Sorry I haven’t been back here before now. I’ve got a few ideas to write (some of which have already been touched on in various forms), so I’ll go ahead and spell them out and see what people agree or disagree with.
Admittedly, some of this stuff I’ve never given much thought to until this discussion. I mean, I knew about expected values and that sort of thing going in, but I’d never given much thought regarding basing lottery “strategies” (i.e., to play or not play) on it before.
Anyway, you’ve made some good points, Roadfood. Here are some thoughts that occur to me:
First consider a game that costs, say $1 to play. Initially, let’s say this game offers a 100% chance of winning a net of $1 (you pay $1 and immediately get $2 back). You’d be a fool not to play. The expected value of your winnings in this game is $1.
Now alter the game. You pay $1 and have a 50% chance of winning $4 back. Do you play? What if instead it’s a 1% chance of winning $200?
Or, in general, what if the $1 game gives you a 1/n chance of winning 2n dollars (where n is some real number >= 1)?
The relevant feature of all these games is that they each give an expectation of winning a net of $1.
Specifically, would you pay $1 to have, say, a 1/googol chance of winning two googol dollars? I certainly wouldn’t; my chances of winning are so small that I’m virtually guaranteed of losing my dollar, even though the expectation of the game is that I would actually win one dollar.
So here we have a class of games in which the expected value of winning is the same for ($1) every game, yet it certainly seems that some games are good deals, while others are bad.
This raises the question: At what point do these games switch from being good deals into bad deals? How large does the probability of winning have to be before it’s a good decision to play?
I’ll say a bit more on this later.
Another (extreme) example, similar to one Roadfood mentioned earlier:
Two people, A and B, play a game. We’ll say that B has only a 1/googol chance of winning, while A wins otherwise (there are no ties).
When A wins, B pays $1,000,000 to A.
When B wins, A pays one googolplex dollars to B.
If you played this game, would you rather be A or B? The expected value of winning is overwhelmingly in B’s favor. On the other hand, the odds of winning, period, are overwhelmingly in A’s favor.
I would certainly play in A’s position, in spite of the expected values. Even playing a lifetime’s worth of games it’s doubtful in the extreme that I would ever lose a single game.
On the other hand, if A and B were immortal beings, playing the game over and over again throughout eternity, it’s clear that player B will kick the shit out of A in the long run, provided B has enough funds to survive the initial drought of wins he will most certainly experience when they begin playing the game in the first place.

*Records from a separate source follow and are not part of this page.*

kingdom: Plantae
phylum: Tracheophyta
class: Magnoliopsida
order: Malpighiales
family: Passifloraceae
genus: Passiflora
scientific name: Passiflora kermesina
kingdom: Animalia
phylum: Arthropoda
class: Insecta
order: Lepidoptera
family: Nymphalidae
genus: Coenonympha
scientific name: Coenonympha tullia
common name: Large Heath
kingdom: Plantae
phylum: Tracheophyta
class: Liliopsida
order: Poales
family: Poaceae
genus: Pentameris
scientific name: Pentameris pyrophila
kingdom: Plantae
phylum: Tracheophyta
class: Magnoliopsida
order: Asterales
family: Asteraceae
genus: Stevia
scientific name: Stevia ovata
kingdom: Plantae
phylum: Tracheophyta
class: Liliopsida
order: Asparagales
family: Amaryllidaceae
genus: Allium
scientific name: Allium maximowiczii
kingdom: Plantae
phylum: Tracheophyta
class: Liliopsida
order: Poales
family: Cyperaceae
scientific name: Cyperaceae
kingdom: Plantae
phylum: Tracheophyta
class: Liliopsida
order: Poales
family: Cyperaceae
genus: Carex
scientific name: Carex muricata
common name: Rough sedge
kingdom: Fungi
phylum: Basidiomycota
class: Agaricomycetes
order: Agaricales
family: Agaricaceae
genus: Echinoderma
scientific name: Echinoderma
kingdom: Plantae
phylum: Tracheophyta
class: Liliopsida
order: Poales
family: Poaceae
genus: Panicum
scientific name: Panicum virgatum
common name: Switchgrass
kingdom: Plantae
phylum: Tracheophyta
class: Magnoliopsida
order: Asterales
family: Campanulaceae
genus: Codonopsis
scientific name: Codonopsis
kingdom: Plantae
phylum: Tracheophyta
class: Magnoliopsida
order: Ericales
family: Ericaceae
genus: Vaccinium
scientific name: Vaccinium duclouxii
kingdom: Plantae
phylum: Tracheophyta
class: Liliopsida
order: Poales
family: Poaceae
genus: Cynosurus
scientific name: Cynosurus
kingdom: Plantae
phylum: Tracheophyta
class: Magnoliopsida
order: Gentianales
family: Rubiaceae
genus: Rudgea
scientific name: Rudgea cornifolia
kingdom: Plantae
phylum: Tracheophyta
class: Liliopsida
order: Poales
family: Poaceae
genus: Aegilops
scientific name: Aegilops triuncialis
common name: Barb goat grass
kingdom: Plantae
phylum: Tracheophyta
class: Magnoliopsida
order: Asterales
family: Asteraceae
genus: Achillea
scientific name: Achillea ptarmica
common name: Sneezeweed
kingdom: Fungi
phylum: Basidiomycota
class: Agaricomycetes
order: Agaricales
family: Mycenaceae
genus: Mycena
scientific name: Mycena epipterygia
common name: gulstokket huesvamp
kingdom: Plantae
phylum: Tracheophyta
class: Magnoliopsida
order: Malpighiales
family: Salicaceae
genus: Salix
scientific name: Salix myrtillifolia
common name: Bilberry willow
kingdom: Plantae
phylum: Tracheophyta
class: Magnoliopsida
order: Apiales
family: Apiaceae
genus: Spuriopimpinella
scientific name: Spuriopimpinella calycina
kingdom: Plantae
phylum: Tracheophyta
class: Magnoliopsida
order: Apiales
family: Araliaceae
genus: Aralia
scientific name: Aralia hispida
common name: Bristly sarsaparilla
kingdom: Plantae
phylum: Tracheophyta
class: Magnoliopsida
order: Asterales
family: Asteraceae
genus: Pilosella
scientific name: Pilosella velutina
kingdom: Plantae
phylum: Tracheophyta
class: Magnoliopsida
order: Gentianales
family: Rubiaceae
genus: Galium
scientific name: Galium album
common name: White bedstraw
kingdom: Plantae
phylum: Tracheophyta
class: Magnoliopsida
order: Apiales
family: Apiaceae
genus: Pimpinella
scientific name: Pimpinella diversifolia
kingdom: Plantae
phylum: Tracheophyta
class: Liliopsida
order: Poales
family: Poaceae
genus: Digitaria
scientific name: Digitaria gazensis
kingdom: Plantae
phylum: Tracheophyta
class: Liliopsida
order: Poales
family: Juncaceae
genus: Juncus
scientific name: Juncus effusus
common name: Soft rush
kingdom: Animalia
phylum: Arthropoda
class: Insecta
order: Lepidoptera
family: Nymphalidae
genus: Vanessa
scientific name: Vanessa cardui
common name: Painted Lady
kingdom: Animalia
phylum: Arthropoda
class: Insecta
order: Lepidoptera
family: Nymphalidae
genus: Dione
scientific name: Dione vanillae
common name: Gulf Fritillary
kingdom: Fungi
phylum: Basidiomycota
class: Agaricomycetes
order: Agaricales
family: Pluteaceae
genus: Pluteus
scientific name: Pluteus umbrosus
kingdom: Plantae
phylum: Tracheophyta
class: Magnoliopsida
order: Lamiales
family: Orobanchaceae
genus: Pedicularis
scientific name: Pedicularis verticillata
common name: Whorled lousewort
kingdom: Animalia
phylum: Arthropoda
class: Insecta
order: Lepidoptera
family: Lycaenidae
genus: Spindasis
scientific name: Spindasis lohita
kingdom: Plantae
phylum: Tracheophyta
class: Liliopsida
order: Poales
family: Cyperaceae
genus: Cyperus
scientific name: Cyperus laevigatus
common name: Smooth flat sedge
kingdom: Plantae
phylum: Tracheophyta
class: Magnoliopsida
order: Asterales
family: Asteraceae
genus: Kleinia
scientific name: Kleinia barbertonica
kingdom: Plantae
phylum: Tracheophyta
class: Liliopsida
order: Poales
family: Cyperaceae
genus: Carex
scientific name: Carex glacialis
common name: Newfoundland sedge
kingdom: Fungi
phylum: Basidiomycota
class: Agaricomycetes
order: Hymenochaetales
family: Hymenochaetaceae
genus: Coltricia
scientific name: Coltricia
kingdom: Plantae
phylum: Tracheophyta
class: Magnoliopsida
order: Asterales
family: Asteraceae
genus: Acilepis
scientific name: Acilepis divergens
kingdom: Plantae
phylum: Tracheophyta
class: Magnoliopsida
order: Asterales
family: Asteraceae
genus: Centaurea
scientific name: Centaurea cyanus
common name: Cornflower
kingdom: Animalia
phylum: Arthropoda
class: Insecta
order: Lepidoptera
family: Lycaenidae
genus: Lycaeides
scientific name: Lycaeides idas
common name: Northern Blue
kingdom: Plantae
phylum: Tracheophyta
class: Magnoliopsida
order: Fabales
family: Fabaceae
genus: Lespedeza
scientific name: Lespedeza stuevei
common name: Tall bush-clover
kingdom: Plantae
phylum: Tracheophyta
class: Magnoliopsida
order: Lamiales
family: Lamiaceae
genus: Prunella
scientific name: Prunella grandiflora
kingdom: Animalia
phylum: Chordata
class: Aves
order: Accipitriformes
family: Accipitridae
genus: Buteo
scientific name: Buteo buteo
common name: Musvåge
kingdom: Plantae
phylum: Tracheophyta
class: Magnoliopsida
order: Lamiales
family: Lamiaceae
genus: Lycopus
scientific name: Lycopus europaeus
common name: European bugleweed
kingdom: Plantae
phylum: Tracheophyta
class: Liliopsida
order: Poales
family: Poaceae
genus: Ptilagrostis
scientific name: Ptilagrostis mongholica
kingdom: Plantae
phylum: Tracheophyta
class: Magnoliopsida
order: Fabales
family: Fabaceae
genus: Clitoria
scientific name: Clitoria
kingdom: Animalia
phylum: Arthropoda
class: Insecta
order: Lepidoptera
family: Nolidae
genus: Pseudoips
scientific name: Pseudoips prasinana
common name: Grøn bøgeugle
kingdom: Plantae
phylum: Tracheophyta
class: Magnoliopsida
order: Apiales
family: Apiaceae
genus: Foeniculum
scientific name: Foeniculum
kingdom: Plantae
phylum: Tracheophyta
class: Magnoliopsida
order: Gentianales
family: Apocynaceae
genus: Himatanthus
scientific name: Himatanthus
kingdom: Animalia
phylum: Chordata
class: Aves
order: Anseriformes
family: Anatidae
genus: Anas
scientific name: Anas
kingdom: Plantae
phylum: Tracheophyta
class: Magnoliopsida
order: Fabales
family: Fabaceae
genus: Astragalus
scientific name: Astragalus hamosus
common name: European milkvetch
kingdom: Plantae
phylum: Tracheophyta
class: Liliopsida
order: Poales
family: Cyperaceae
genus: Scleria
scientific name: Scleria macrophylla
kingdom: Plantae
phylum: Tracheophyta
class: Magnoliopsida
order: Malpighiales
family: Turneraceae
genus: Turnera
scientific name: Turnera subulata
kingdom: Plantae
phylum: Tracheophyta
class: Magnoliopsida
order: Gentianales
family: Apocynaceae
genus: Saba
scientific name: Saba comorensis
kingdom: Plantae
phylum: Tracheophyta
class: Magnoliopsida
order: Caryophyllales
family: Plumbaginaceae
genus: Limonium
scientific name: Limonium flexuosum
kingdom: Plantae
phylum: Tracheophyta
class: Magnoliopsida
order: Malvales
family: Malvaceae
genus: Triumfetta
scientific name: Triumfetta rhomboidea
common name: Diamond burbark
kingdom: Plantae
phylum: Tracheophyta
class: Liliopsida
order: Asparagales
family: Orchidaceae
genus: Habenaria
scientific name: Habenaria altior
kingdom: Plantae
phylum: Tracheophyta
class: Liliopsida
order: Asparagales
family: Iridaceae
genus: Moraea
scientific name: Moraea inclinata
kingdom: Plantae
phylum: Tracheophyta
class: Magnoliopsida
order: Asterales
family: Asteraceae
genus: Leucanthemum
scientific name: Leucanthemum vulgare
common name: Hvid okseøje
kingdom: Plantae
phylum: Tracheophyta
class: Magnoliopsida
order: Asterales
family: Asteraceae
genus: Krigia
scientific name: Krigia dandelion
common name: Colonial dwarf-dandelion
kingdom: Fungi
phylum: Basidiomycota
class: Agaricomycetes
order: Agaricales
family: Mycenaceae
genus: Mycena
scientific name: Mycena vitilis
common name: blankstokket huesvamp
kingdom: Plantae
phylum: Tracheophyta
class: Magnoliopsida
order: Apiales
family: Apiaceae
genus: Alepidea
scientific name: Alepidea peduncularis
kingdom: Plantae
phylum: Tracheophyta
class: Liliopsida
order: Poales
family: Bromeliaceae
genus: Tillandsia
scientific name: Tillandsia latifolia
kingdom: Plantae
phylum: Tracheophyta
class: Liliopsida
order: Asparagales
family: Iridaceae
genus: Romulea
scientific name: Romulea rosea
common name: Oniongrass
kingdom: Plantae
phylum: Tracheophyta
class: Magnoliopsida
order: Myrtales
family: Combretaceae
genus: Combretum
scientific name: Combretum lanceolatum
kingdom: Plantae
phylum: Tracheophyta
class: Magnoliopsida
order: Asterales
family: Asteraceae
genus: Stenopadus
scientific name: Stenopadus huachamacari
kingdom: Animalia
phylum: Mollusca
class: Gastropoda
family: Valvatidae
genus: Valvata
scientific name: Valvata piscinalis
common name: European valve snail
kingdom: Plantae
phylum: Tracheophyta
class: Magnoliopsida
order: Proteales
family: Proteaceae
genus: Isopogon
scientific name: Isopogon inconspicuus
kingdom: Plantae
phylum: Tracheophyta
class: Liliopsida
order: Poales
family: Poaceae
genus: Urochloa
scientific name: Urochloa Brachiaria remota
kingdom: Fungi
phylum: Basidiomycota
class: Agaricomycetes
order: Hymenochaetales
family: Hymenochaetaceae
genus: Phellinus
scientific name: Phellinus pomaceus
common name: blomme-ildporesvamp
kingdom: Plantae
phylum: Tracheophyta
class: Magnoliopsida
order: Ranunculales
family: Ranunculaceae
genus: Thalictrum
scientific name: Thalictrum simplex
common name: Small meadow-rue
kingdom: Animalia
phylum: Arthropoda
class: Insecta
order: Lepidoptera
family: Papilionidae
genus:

Now back to the earlier question regarding the class of games I described earlier:
At what point do these games switch from being good deals into bad deals? How large does the probability of winning have to be before it’s a good decision to play? (Or maybe it’s not a single “point” dividing good and bad games, maybe a better description is that the expected value slowly becomes less and less relevant as the probability of winning decreases)
I’ve tried to illustrate what I think are two of the main factors in answering this question by giving the example of the game between A and B–time and funds:
Any game from that class (in which you have an expectation of winning $1) is worth playing when 1. You have enough time to play the game often enough to give you a “reasonable” chance of winning occasionally, and 2. You have enough funds to cover the cost of those games, as well. (I’m going to leave “reasonable” undefined).
In this sense, an immortal being with unlimited funds (who, for whatever reason, likes to win money anyway) would consider any of the games from that class to be a “good” game.
I understand that the immortal being is only a theoretical concern, however. The initial situation was whether or not it was a good deal to play a “single” game. At this point I would claim it’s a good deal when the individual considering the game thinks there is a “reasonable” chance of winning that single game. (I’ll assume paying the single dollar won’t be a problem here). 100% chance of winning? Obviously a good deal. 1/googol chance of winning? Obviously a bad deal (to me).
As I mentioned, I’m going to have to leave “reasonable” undefined here. I don’t think there are going to be any hard and fast rules by which you can define it; it is in large part up to the individual considering the game. Still, as I’ve mentioned before, it would be a function of (among possibly other things) how well you can afford that single game, and how much benefit the winnings would give you.
Ultimately, I’m not saying that the expected value is necessarily irrelevant when considering a single game, but I am saying that it becomes less relevant as the chance of winning the game decreases.
Anyone agree or disagree with any particular points?